**DIRECTIONS FOR THIS TASK:**
Report, from the records below, every line where the word "pixels" appears.

**GIVEN DATA:**
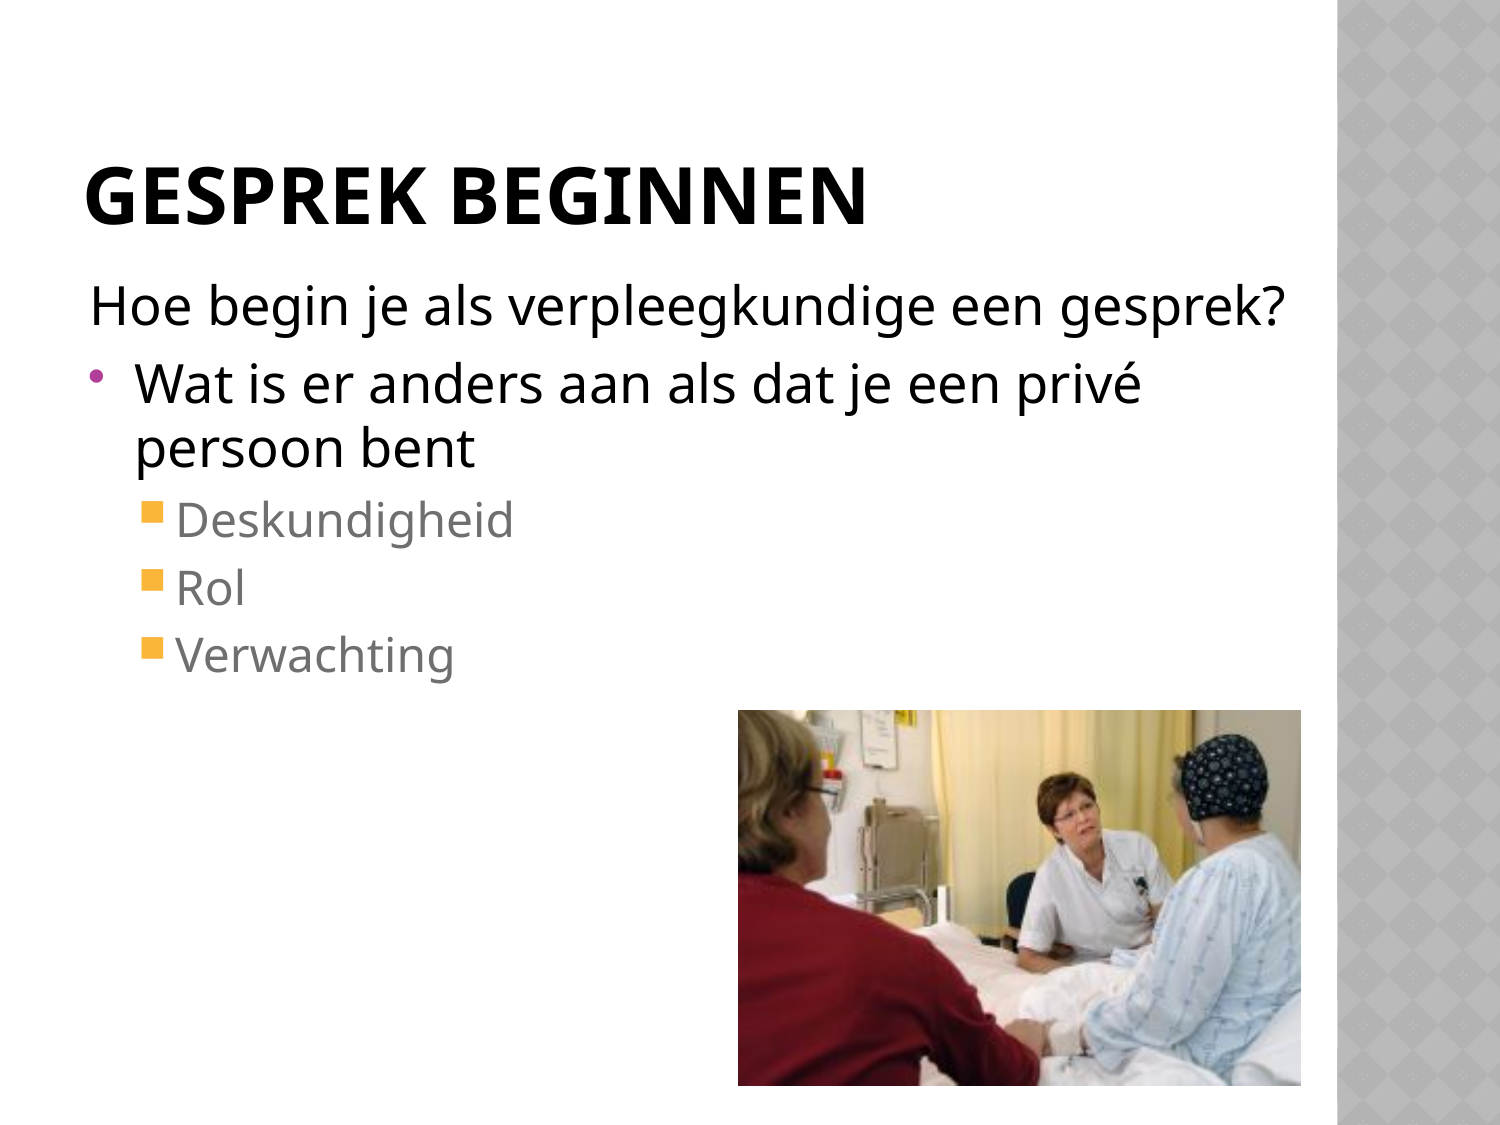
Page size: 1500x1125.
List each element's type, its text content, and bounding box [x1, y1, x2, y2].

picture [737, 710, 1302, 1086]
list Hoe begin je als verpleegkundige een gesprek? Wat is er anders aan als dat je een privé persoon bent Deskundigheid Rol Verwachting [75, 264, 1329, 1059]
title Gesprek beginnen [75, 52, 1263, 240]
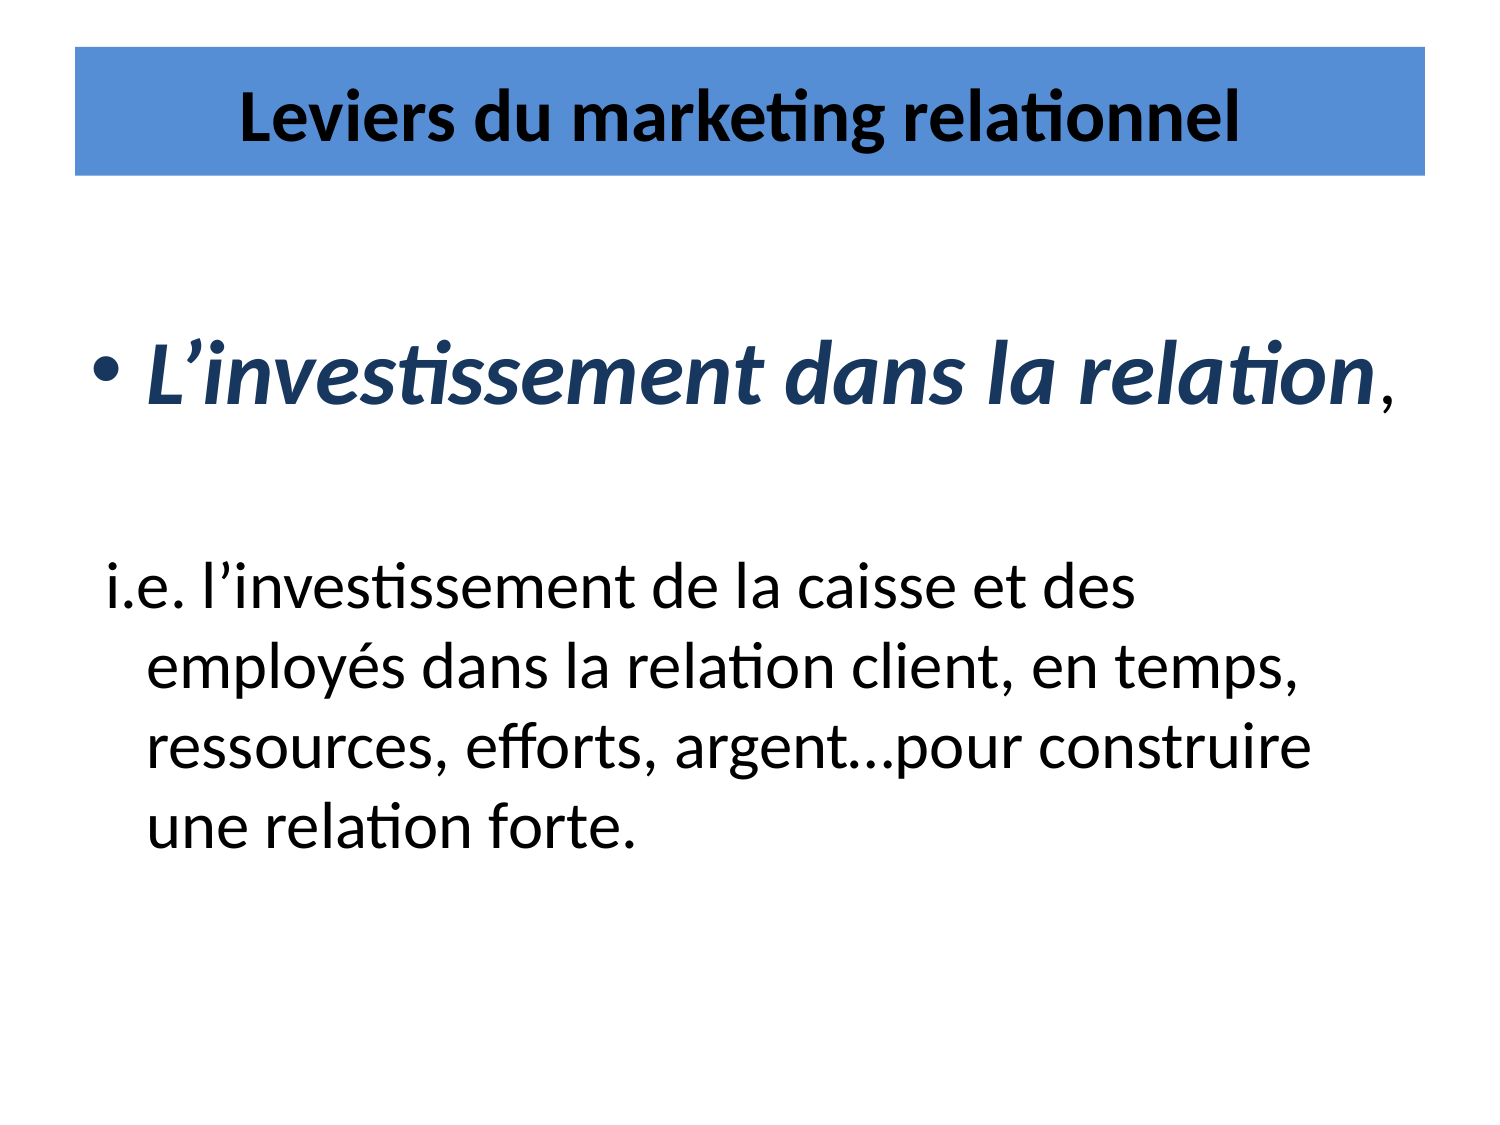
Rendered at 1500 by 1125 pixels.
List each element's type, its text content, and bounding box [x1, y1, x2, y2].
...
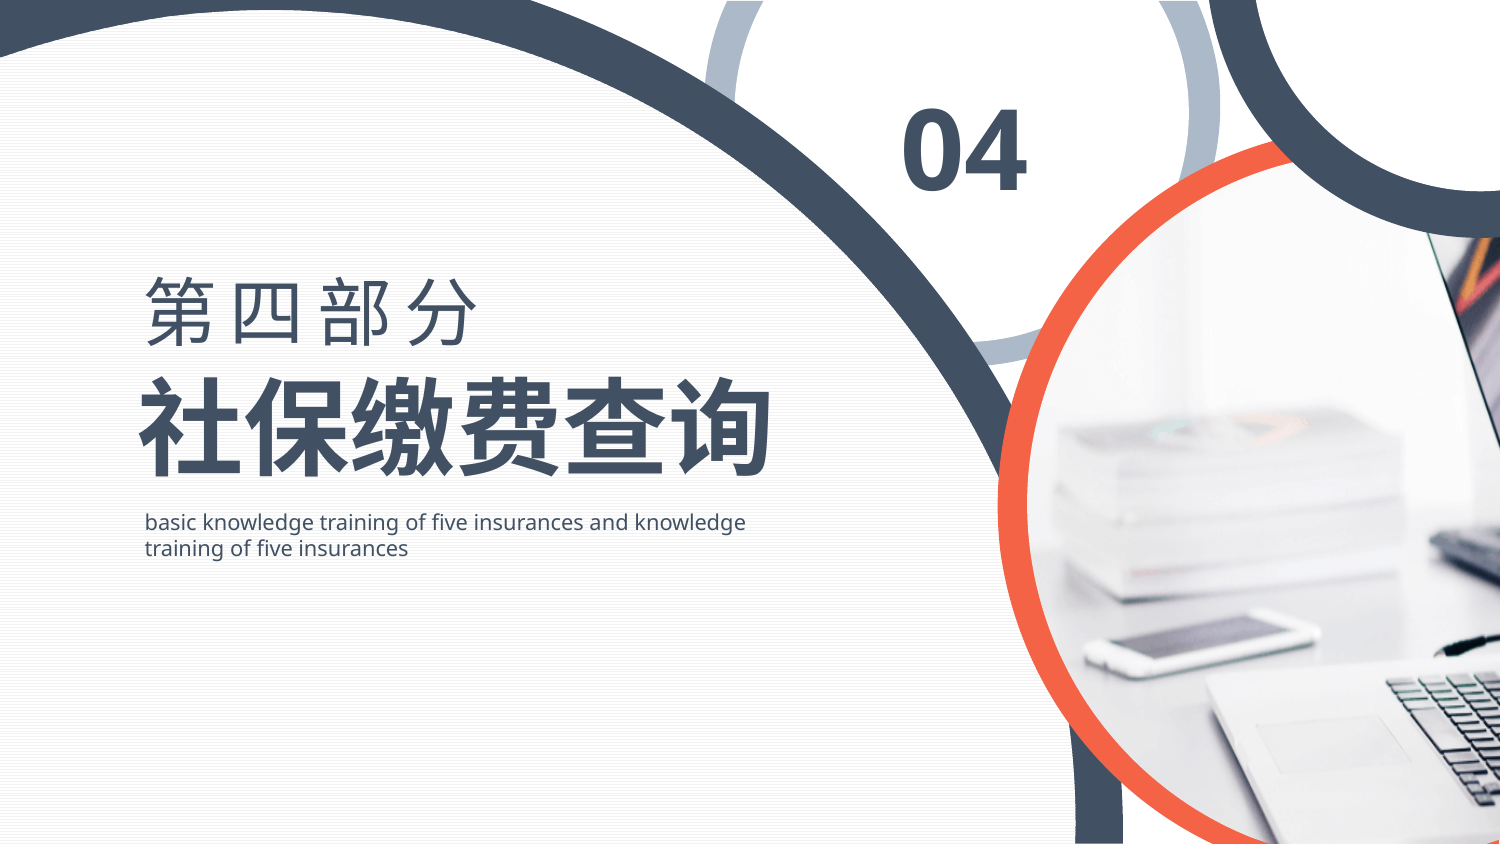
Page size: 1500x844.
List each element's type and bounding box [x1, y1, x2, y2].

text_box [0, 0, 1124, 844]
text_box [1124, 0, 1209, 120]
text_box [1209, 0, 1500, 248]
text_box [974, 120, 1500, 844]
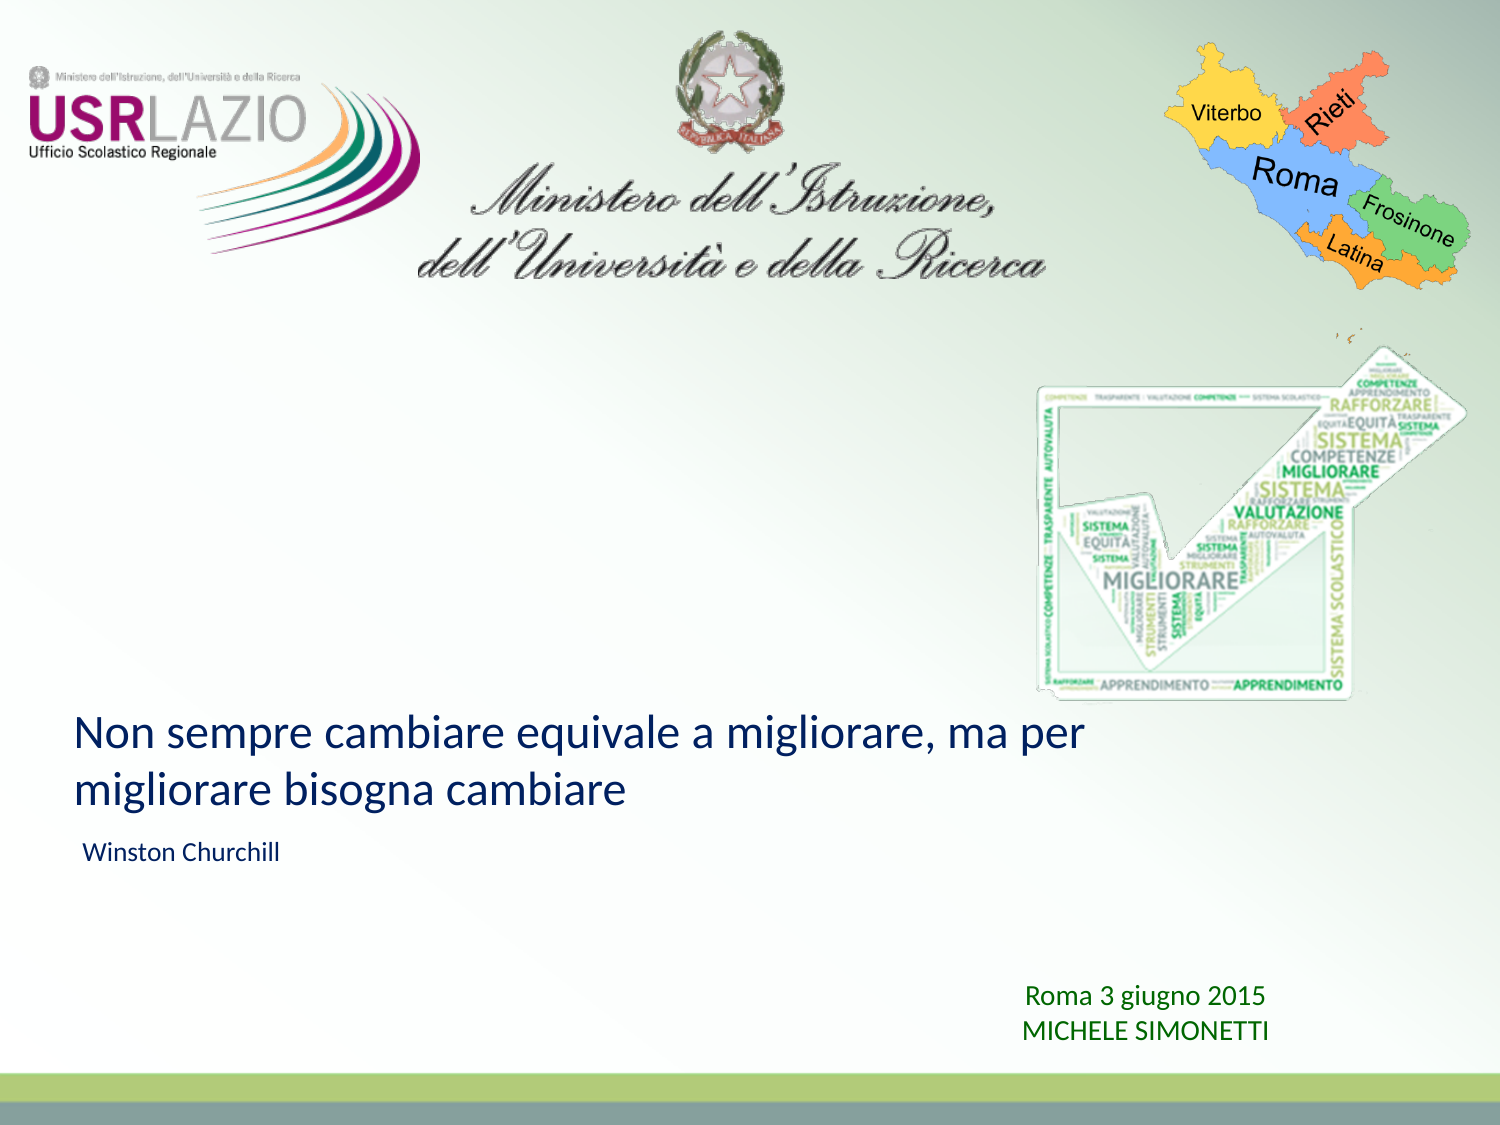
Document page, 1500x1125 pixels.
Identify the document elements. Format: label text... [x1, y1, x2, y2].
--
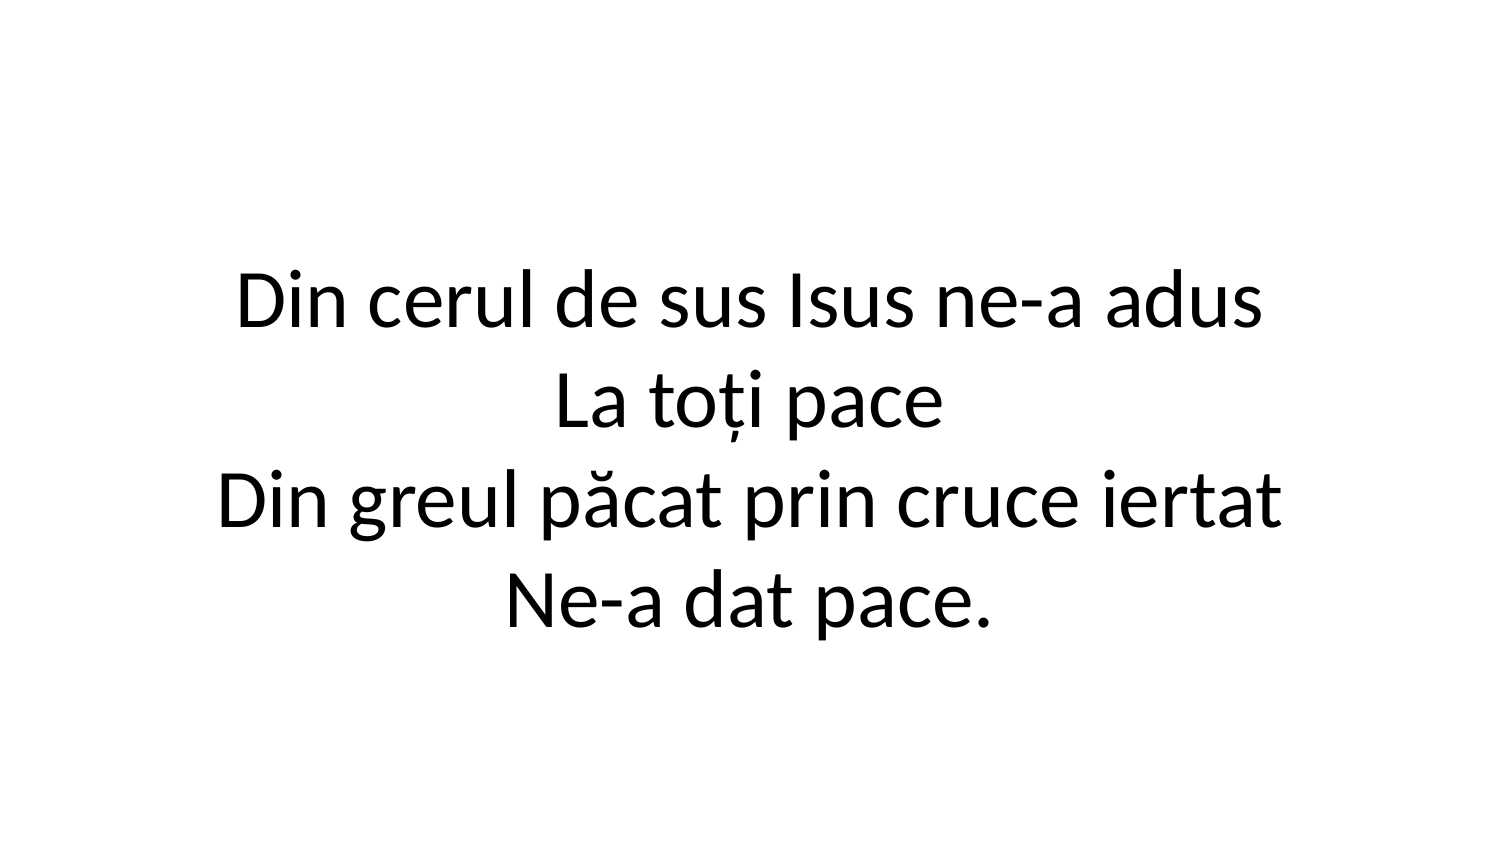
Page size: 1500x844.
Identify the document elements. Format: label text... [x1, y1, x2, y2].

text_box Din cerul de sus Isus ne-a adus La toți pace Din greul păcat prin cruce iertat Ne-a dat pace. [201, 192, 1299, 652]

**EXERCISE ANSWER:**
Rendered at 1500 by 1125 pixels.
Document page, 1500x1125 pixels.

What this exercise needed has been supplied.